Ebola: quatre chefs d’État africains réclament des financements rapides et traçables

Ebola : Quatre chefs d’État africains demandent des financements rapides et traçables

Quatre chefs d’État africains, Félix Tshisekedi (RDC), Yoweri Museveni (Ouganda), Faustin-Archange Touadéra (Centrafrique) et Évariste Ndayishimiye (Burundi), ont lancé un appel urgent à leurs partenaires internationaux pour renforcer la riposte contre Ebola. Avec Jean Kaseya, directeur général d’Africa CDC, ils ont publié une tribune dans Jeune Afrique, soulignant la nécessité d’accélérer l’arrivée des financements sur le terrain et d’améliorer leur coordination.

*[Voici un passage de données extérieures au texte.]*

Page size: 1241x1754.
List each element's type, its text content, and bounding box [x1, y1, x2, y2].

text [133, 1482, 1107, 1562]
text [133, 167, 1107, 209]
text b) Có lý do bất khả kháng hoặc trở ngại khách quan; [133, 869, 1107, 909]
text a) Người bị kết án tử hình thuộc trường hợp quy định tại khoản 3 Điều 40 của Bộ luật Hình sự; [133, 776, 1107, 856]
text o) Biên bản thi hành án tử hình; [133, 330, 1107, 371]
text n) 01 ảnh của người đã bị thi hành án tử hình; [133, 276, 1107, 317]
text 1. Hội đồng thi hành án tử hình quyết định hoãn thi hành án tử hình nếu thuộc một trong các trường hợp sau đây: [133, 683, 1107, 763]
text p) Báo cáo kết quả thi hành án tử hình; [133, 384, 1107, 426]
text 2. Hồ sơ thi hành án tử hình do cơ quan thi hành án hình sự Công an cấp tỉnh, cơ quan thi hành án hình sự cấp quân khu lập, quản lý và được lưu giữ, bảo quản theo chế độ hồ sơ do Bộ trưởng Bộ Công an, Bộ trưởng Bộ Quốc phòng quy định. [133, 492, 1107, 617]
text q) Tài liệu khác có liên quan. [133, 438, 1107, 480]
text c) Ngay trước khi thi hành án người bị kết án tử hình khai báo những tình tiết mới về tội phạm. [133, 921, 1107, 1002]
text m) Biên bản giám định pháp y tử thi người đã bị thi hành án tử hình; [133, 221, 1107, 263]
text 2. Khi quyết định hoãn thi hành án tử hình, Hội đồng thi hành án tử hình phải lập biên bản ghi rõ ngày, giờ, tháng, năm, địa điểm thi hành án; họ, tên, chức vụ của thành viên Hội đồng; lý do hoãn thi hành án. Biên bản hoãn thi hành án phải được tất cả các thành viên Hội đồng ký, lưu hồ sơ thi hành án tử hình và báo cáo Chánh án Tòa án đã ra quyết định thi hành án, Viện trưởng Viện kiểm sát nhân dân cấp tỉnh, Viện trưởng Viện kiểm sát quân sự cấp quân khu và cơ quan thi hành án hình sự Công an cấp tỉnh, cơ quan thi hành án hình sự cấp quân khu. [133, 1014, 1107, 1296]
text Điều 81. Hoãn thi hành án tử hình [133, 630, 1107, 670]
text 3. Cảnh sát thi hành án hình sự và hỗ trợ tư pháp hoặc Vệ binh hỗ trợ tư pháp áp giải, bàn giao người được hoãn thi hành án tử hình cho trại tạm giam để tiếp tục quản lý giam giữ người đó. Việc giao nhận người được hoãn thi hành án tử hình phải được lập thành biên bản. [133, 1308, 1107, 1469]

Cette déclaration intervient alors que l’Organisation mondiale de la santé (OMS) renforce ses recommandations pour la RDC, où l’épidémie d’Ebola a été déclarée le 15 mai et s’est étendue à six provinces, causant plus de 2 500 décès.

Les dirigeants ont identifié trois problèmes majeurs. Premièrement, bien que les bailleurs de fonds aient promis environ 1,2 milliard de dollars pour la lutte contre Ebola en RDC et en Ouganda, seulement 816 millions de dollars ont effectivement été décaissés jusqu’à présent. Deuxièmement, les retards dans le financement privent les villages de traitements essentiels et entravent le travail des équipes de surveillance. Enfin, l’absence de mécanismes de suivi et de coordination adéquats pour les financements risque de fragmenter la riposte, rendant difficile la gestion de la situation, surtout dans un contexte où Ebola traverse les frontières.

Les chefs d’État ont formulé plusieurs demandes : la libération rapide des fonds promis, la traçabilité des sommes allouées, et un financement qui couvre à la fois les réponses nationales et la coordination régionale. Ils ont également appelé les États africains à investir davantage dans leurs systèmes de santé.

L’OMS a récemment durci ses recommandations, suggérant des mes telles que la limitation des rassemblements dans les lieux publics et l’instauration de contrôles sanitaires renforcés sur les routes vers les zones à risque, tout en évitant de restreindre les voyages internationaux.